Having also previously attained a perfect score, ending both the sibling and grandparent eligibility means has seen St Kitts and Nevis drop to seven points and now ranks joint fourth with Vanuatu.
Egypt and Turkey retain a score of five. While Turkey allows a spouse to obtain citizenship with the main applicant, children over 18 can only be included based on a medical condition. Conversely, Egypt allows over 18s to be included with few restrictions, but a spouse only receives their citizenship a year after the main applicant.
Austria and Jordan remain on four, with stringent dependency requirements for the eligibility of certain family members to be included in an application. Cambodia remains at the bottom of the standings as it only allows the applicant’s spouse and children under 18 to be included in an application.
CERTAINTY OF PRODUCT RANKINGS
As the only country to attain a score of 10 for this year’s CBI Index, St Kitts and Nevis’ performance reflects a boldness of action in response to the recent unprecedented international pressure imposed on all Caribbean Citizenship by Investment programmes.
Occupying joint second position with seven points are Grenada, Turkey, and Dominica. With Grenada’s Citizenship by Investment programme now active over a decade and showing steadily rising application volumes, the country has increased its score by one point through a stronger performance in ‘Longevity’ and ‘Popularity and Renown.’ While Dominica has taken steps to improve investor vetting through, for example, the enhanced due diligence requirements imposed on particular jurisdictions, the absence hitherto of additional changes as undertaken by St Kitts and the recent loss of visa-free travel to the UK has impacted its performance under ‘Reputation’ and ‘Adaptability’. Turkey’s efforts to stabilise its programme by increasing minimum investment thresholds have been validated by consistently high application volumes, and combined with the ending of political pressure on the Citizenship by Investment programme, have seen its ‘Reputation’ and ‘Adaptability’ scores increase.

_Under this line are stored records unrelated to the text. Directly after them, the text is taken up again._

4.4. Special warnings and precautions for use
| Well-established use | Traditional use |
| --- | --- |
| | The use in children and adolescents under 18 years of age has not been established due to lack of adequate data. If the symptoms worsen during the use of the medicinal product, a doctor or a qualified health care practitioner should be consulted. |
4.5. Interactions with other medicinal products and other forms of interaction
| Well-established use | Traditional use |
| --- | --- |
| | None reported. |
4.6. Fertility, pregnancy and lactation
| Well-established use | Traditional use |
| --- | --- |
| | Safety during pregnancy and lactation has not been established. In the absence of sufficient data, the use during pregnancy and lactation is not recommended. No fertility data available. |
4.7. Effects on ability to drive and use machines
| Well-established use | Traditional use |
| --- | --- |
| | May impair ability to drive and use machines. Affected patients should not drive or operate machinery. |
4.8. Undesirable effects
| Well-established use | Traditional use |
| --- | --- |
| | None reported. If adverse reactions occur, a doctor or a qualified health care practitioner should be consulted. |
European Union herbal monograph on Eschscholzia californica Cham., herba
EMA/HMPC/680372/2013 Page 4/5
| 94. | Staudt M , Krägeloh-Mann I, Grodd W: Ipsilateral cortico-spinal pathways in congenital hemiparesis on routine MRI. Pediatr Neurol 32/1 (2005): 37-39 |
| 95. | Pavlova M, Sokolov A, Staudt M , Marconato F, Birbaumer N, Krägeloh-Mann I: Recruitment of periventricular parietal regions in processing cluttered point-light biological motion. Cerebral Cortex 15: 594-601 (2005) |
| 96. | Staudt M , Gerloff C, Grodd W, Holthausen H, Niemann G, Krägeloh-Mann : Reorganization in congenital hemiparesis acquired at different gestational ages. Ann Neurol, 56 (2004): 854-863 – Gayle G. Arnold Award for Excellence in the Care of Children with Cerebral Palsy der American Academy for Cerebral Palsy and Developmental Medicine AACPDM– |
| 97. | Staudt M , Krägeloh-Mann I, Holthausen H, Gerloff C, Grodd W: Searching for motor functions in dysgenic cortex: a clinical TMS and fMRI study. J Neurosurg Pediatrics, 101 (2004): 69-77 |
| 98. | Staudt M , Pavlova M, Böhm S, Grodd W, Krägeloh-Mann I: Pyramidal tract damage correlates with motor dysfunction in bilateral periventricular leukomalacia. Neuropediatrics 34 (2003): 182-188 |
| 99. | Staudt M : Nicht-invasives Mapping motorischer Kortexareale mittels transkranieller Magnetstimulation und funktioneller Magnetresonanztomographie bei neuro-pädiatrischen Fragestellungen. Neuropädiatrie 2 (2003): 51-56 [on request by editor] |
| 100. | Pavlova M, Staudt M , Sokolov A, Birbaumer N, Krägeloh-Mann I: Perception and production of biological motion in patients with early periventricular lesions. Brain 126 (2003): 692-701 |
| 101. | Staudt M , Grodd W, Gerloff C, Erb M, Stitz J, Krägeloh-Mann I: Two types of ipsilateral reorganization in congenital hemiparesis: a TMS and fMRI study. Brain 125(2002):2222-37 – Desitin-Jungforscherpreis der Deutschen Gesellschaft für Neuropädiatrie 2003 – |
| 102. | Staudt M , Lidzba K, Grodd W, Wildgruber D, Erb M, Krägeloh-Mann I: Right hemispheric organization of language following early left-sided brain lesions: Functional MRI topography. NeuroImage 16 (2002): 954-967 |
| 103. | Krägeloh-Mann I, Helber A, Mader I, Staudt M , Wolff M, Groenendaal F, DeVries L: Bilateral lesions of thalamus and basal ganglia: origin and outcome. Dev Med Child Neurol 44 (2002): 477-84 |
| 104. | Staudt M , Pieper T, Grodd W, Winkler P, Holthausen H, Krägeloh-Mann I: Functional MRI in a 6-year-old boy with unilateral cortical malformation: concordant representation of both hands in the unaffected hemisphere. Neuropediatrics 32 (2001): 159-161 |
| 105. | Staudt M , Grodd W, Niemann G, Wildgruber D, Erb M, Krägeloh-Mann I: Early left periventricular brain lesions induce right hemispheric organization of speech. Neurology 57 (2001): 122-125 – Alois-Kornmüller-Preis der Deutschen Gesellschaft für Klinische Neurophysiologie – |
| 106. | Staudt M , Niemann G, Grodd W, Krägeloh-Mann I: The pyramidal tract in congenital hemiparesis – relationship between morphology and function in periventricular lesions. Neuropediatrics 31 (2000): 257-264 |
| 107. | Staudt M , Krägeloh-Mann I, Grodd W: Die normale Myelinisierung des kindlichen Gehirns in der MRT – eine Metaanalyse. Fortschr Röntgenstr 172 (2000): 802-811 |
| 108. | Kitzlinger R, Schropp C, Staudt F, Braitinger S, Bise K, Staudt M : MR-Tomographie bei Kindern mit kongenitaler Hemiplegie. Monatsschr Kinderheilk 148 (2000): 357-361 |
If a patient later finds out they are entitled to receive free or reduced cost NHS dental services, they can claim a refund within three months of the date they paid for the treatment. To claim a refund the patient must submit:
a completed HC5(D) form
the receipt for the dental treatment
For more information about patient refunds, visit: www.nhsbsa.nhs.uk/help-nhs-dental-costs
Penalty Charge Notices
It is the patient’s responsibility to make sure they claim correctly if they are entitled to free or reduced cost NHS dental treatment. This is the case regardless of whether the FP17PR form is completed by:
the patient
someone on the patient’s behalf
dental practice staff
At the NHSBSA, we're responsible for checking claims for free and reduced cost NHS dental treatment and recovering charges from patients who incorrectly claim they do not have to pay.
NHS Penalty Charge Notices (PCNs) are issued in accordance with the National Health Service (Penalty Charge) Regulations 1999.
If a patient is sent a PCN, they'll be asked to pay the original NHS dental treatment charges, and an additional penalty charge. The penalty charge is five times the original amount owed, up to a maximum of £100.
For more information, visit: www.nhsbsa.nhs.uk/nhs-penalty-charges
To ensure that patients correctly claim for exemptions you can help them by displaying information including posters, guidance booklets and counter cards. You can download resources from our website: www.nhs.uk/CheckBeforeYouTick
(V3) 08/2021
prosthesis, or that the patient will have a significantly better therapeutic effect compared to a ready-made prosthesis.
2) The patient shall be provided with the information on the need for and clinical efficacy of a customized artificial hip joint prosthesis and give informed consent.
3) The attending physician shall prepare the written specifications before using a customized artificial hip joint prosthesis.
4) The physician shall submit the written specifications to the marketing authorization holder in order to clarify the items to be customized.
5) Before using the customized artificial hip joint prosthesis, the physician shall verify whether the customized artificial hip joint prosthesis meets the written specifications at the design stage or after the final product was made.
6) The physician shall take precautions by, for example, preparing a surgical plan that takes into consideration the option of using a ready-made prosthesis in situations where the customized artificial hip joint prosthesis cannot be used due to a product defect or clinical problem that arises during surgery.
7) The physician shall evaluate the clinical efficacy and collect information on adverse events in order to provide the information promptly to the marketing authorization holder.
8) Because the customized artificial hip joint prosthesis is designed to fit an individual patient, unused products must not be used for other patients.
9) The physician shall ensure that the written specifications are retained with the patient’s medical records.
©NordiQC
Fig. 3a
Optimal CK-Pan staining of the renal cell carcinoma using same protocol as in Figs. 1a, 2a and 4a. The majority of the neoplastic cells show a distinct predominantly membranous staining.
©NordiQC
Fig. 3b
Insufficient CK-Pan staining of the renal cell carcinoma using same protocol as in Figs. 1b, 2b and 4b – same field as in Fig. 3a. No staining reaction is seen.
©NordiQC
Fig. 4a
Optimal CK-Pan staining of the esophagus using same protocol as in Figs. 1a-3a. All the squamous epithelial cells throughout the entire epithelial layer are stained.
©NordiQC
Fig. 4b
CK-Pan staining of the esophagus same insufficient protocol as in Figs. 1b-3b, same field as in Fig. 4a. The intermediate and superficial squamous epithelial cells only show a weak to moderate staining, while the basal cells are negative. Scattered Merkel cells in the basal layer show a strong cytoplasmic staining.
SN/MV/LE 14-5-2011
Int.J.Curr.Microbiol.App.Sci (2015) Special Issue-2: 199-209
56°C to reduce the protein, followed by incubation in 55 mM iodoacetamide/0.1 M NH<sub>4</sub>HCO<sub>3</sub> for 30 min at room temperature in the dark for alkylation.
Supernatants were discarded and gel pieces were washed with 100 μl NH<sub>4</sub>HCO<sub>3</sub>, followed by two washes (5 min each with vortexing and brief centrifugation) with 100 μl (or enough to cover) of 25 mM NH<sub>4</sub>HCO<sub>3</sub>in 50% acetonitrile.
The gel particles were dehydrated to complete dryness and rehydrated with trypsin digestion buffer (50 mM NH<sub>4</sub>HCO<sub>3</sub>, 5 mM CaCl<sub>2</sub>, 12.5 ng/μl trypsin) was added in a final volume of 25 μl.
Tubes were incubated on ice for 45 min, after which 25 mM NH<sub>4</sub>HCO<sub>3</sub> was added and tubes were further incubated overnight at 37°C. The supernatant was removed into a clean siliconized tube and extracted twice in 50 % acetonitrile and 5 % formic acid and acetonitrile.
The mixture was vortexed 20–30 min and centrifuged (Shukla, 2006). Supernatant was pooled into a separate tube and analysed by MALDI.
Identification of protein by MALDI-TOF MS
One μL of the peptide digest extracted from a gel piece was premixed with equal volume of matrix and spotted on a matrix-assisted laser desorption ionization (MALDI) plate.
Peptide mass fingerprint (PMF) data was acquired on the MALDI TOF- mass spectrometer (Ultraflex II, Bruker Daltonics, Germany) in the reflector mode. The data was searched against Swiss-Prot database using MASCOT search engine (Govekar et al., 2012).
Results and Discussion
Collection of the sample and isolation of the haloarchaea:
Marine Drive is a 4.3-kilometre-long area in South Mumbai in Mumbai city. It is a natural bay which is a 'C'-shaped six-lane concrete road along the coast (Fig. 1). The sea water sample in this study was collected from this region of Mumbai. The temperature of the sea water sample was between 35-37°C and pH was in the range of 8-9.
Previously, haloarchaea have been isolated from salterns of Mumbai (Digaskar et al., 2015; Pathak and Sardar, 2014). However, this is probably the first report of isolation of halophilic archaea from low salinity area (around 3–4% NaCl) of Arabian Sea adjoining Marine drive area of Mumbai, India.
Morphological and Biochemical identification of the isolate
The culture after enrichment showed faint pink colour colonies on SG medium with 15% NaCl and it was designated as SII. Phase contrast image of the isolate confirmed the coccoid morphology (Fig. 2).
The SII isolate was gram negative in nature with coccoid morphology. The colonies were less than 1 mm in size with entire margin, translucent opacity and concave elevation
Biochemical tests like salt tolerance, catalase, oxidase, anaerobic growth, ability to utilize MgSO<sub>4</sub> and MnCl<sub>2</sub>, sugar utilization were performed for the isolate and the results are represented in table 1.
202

Ranking third are Saint Lucia and Antigua and Barbuda, with neither Caribbean country able to match its previous score. Despite Saint Lucia introducing measures to step up its due diligence framework, ongoing issues around illegal discounting suggests that more needs to adapt to the realities of a tighter regulatory environment as quickly as possible.
The six Citizenship by Investment jurisdictions of Malta, Cambodia, Jordan, Austria, Egypt, and Vanuatu, round out the rankings in fourth position all with a score of four points. Despite Malta’s efforts to stay out of the EC’s regulatory crosshairs with the introduction of the ‘MEIN’ (Maltese Exceptional Investor Naturalisation) back in 2020, the programme has yet to return to its prior popularity or reputation.
Cambodia’s score remains unchanged as the programme has seen no significant changes and remains relatively unknown despite having been in existence since 2013. Now in existence since 2018, Jordan benefits from an improved ‘Longevity’ score in 2023. However, a relatively low number of approvals since its inception and the cap of 500 passports annually still weigh on its overall score.
Austria’s score remains unchanged, as, while not explicitly targeted in the EU Parliament’s criticisms, will be directly affected by any legislative changes implemented on CBI programmes in EU Member states.
Despite a stable number of applications, Egypt retains its score of four points owing to an overall lack of changes to its programme to attract new investors or to adapt to the industry’s rapidly evolving compliance requirements.
Though Vanuatu’s programme remains in s state of flux due to the looming threat of a full suspension of the country from the Schengen area’s visa-free agreement, the current efforts being made to stabilise the programme through improved due diligence requirements in conjunction with economic diversification initiatives have muted prior calls to end the programme.